Submitting:

  • All homeworks should be turned in electronically to myCourses.
  • Paper submissions may be scanned in if legible.
  • If you take a photo of your paper solution, please take the photo outside or close to a bright window, for legibility.

Due dates:

  • Homeworks are due by 10pm on the due date (Thu).
  • No late submissions are accepted.
  • If there are extenuating circumstances, contact the instructor as soon as possible to make arrangements.

References:

  • If you find a resource helpful (from internet search, blog post, Stack Overflow, online courses, our lecture notes, etc), be sure to cite it. Citation format doesn’t matter, but make it easy for the TA to find the source: e.g., a clickable link.
  • Code / pseudocode should be your own work. If you find code online, understand how it works, then go write up your solution on your own.
  • The basic machine model was discussed in Lecture 1. Don’t use library functions which obviate the bulk of a question. E.g., if you’re asked to implement a sort, don’t use Python’s sorted().

Programming assignments:

  • Please submit all your code, either separately uploaded or in a ZIP (or tar) file. Up to 20 files (20MB total) may be uploaded to myCourses.
  • Make it easy for the TA to recompile and run it if needed.
  • Include a short, informal write-up describing your code. Make it easy for the TA to understand your code.
  • Include extensive test cases (valid and invalid input, simple and complex) demonstrating each aspect of your code.
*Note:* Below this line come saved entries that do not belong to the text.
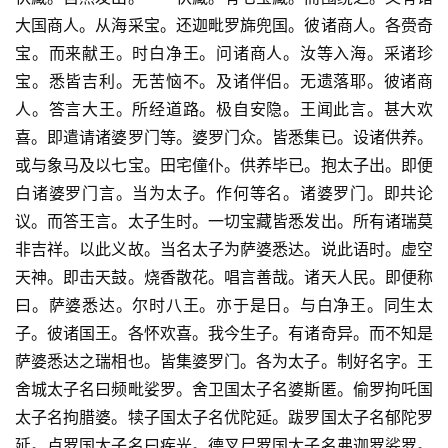
大国商人。从海采宝。还迦毗罗旆兜国。彼诸商人。各赍奇
宝。而来献王。时白净王。问诸商人。汝等入海。采诸珍
宝。悉皆吉利。无苦恼不。及诸伴侣。无遗落耶。彼诸商
人。答言大王。所经道路。极自安隐。王闻此言。甚大欢
喜。即遣请诸婆罗门等。婆罗门众。皆悉集已。设诸供养。
或与象马及以七宝。田宅僮仆。供养毕已。抱太子出。即便
白诸婆罗门言。当为太子。作何等名。诸婆罗门。即共论
议。而答王言。太子生时。一切宝藏皆悉发出。所有诸瑞莫
非吉祥。以此义故。当名太子为萨婆悉达。说此语时。虚空
天神。即击天鼓。烧香散花。唱言善哉。诸天人民。即便称
曰。萨婆悉达。尔时八王。亦于是日。与白净王。同生太
子。彼诸国王。各怀欢喜。我今生子。有诸奇异。而不知是
萨婆悉达之瑞相也。皆集婆罗门。各为太子。制好名字。王
舍城太子名曰频毗娑罗。舍卫国太子名婆斯匿。偷罗拘吒国
太子名拘腊婆。犊子国太子名优陀延。跋罗国太子名郁陀罗
延。卢罗国太子名曰疾光。德叉尸罗国太子名弗迦罗娑罗。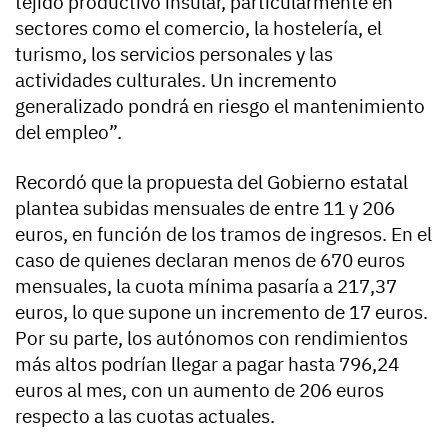
tejido productivo insular, particularmente en
sectores como el comercio, la hostelería, el
turismo, los servicios personales y las
actividades culturales. Un incremento
generalizado pondrá en riesgo el mantenimiento
del empleo”.
Recordó que la propuesta del Gobierno estatal
plantea subidas mensuales de entre 11 y 206
euros, en función de los tramos de ingresos. En el
caso de quienes declaran menos de 670 euros
mensuales, la cuota mínima pasaría a 217,37
euros, lo que supone un incremento de 17 euros.
Por su parte, los autónomos con rendimientos
más altos podrían llegar a pagar hasta 796,24
euros al mes, con un aumento de 206 euros
respecto a las cuotas actuales.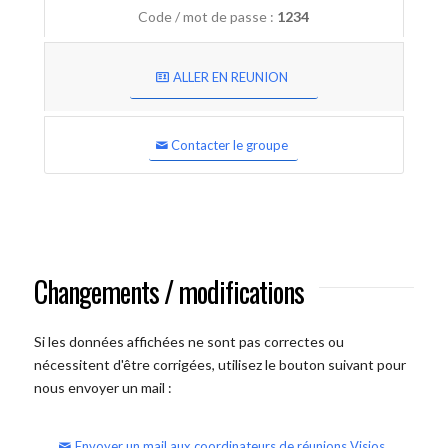
Code / mot de passe :
1234
ALLER EN REUNION
Contacter le groupe
Changements / modifications
Si les données affichées ne sont pas correctes ou
nécessitent d'être corrigées, utilisez le bouton suivant pour
nous envoyer un mail :
Envoyer un mail aux coordinateurs de réunions Visios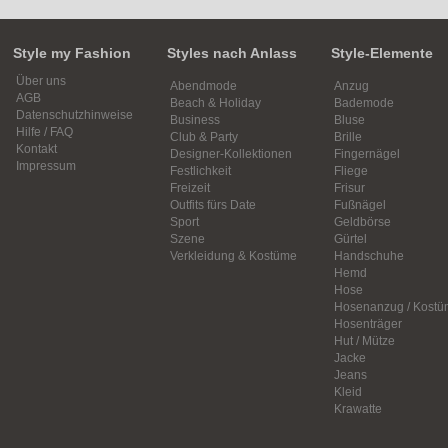
Style my Fashion
Styles nach Anlass
Style-Elemente
Über uns
Abendmode
Anzug
AGB
Beach & Holiday
Bademode
Datenschutzhinweise
Business
Bluse
Hilfe / FAQ
Club & Party
Brille
Kontakt
Designer-Kollektionen
Fingernägel
Impressum
Festlichkeit
Fliege
Freizeit
Frisur
Outfits fürs Date
Fußnägel
Sport
Geldbörse
Szene
Gürtel
Verkleidung & Kostüme
Handschuhe
Hemd
Hose
Hosenanzug / Kostü
Hosenträger
Hut / Mütze
Jacke
Jeans
Kleid
Krawatte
Document the purpose of each test case, and include a demo with actual output.
  • You are encouraged but not required to use revision control like Git and Github.

HW7 (40pts) (solutions)

  1. (20 pts) Choose one of the textbook problems #15-1 to #15-12 (p.406-412).
    Some of them, e.g., 15-2 and 15-5, may benefit from reading section 15.4. Others, e.g., 15-1 and 15-7, may benefit from ch22.
    Code your own implementation to solve the problem using dynamic programming (bottom-up).
    All policies for programming projects apply. User interface is your choice and can be rudimentary. Be sure to answer any questions given in the problem statement.

  2. The task is to make change for n (>0) cents using the fewest number of coins of given denominations `c_1=1 < c_2 < … < c_k`. Consider the following greedy strategy: use a coin of largest denomination smaller than the remaining amount, and iterate on the rest.
    • (a) (2 pts) Demonstrate via counterexample that this greedy strategy is not optimal if we can only use pennies, dimes, and quarters (i.e., c = { 1, 10, 25 }). (A coin set is called canonical if greedy is optimal for all n.)
    • (b) (2 pts) Find all n for which the greedy strategy is not optimal, on the above coin set.
  3. Below are 12 most-frequently used letters in the English language, and their relative frequencies, (Source: Norvig + Mayzner, 2012)
    • E T A O I N S R H L D C
      12.5% 9.3% 8.0% 7.6% 7.5% 7.2% 6.5% 6.3% 5.1% 4.1% 3.8% 3.3%
    • (a) (5 pts) Build a Huffman encoding tree for these 12 letters, following the pseudocode in lecture. (The sequence of left vs right child is important.)
    • (b) (2 pts) Encode a text of your choosing (at least 8 letters long) using the above Huffman tree. Show your chosen text and split it up by letter, to make it easier for the TA to read.
    • (c) (2 pts) Decode using the Huffman tree: 10111100110110001010000011100
      (If it looks like gibberish or doesn’t end properly, just do as much as you can.)
    • (d) (2 pts) Calculate the compression ratio of this Huffman code, versus a fixed-length encoding. (Assume the text to be compressed uses only these 12 letters.)
  4. (5 pts) Design (i.e., pseudocode) a dynamic programming solution for the 0-1 knapsack problem.
    Hint: For n items and a knapsack capacity of W, the subproblem graph is a 2D n x W table, where each subproblem (i, w) solves for the first i items and a capacity of w.